La pression d’être un parent parfait, créée par la société, ne s’applique tout simplement pas aux pères de la même manière qu’elle pèse sur les mères. On jugera qu’une mère couve trop, ou pas assez, son enfant. Qu’elle est envahissante ou négligente. « Elle a décidé de ne pas l’allaiter, on voit le résultat. » « Elle la surprotège, ce n’est pas pour rien qu’elle est toujours dans les jupes de sa mère. » « Son anxiété déteint sur lui », etc.

Croire qu’on sait mieux qu’une femme ce qui est bien pour elle est un sport international. Et on s’étonne que certaines femmes craignent de souffrir de la comparaison avec les autres ou d’être perçues comme de « mauvaises mères ». Et qu’elles en viennent parfois à penser qu’elles sont responsables des soucis de santé de leurs enfants.

Reproche-t-on à un père de ne pas avoir bien tenu le biberon ou d’avoir trop couvé sa fille quand elle était petite ? On connaît l’expression « mère indigne ». « Père indigne » est plus rare…

Les choses évoluent, heureusement, mais en 2022, sauf bien sûr dans des familles homoparentales, les mères sont toujours plus susceptibles que les pères de mettre leur carrière en suspens pour s’occuper de leurs enfants. C’est généralement elles que les services scolaires, de garde ou médicaux contactent lorsqu’il y a un rendez-vous à prendre ou que survient un inévitable pépin.

Vous n’entendrez pas beaucoup de pères s’en plaindre. Moi le premier. Pas plus tard que la semaine dernière, j’ai lâchement évité de me rendre avec mon fiston à son rendez-vous en orthodontie, de crainte de me faire rabrouer parce qu’il ne porte pas ses élastiques la nuit. Sa mère l’a accompagné. Moi, je n’y suis pour rien…

Les mères mettent la barre haut, sont exigeantes envers elles-mêmes, et c’est pourquoi elles se sentent parfois inadéquates. Les pères ? Bof.

Ce n’est pas une règle générale, mais les experts s’entendent sur le fait que ce sentiment de honte ou de culpabilité est plus répandu chez les femmes.

Elles sont plus susceptibles, dans leurs temps libres, d’effectuer des recherches dignes d’une thèse de doctorat sur un problème de santé, même bénin, qui afflige leur enfant. Et d’en tirer des conclusions tendancieuses, leur faisant porter une responsabilité personnelle, afin d’expliquer le trouble de l’attention ou l’hyperactivité de leur enfant, son manque de motivation scolaire ou ses problèmes de dépendance, électronique ou autre.

Cette culpabilité parentale peut être utile jusqu’à un certain point, soutiennent les experts.
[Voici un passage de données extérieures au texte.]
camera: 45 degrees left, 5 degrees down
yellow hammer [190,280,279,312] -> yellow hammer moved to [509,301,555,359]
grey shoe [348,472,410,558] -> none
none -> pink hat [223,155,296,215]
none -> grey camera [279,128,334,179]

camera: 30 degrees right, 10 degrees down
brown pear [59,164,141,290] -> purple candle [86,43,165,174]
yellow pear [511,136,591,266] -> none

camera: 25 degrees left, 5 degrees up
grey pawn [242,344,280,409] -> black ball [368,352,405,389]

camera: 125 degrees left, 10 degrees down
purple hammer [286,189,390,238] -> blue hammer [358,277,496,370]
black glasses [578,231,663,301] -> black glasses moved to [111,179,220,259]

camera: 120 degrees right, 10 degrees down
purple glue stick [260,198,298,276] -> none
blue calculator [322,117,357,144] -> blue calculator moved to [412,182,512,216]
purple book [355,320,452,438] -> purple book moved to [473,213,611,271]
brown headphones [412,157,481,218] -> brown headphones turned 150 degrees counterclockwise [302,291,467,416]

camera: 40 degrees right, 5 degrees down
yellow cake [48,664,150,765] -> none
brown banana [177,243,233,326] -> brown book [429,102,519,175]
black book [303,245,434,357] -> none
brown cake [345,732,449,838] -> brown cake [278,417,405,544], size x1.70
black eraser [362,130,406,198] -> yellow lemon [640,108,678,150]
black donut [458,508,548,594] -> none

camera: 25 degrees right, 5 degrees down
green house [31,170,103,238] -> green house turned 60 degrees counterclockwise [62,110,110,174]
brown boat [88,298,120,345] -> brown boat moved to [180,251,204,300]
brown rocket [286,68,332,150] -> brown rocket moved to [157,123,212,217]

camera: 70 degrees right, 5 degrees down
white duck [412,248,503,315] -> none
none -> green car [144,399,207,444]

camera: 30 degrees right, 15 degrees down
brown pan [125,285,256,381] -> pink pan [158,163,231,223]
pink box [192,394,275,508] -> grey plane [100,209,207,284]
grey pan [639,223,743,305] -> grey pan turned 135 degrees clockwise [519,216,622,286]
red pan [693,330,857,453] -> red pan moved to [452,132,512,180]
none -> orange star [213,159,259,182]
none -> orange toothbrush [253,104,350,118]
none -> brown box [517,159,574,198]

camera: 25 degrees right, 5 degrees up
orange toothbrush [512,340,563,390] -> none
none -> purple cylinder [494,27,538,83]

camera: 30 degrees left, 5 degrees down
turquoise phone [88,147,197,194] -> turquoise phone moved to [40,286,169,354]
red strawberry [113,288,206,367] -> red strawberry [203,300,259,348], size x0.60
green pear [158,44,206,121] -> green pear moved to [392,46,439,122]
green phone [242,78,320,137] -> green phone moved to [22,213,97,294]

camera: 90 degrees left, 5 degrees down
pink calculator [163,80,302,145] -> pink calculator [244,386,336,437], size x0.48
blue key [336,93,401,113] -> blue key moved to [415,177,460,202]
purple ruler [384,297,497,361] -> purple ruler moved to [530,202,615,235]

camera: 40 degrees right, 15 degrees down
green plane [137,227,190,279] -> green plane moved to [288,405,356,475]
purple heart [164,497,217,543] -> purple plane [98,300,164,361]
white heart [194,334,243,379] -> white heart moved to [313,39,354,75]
Elle permet de ne pas répéter certains comportements. J’ai déjà failli, à bout de patience, perdre la voix à force de réprimander mes garçons. On apprend, motivé par la honte qu’on s’inspire, à développer d’autres stratégies. Mais jamais je n’ai pensé que les problèmes de santé réels ou potentiels de mes fistons étaient liés à mes comportements ou à mes habitudes de vie.

« C’est épuisant, à la fin », dit mon amie Isabelle, et elle a bien raison. La culpabilité maternelle peut provoquer du stress, de l’anxiété, voire des dépressions. Une des solutions proposées par les experts, en particulier pour les mères, est de faire preuve de plus de compassion, pour elles et pour les autres. Les pères, eux, devraient aspirer à rester zen… tout en évitant aux mères de porter l’essentiel de la charge mentale.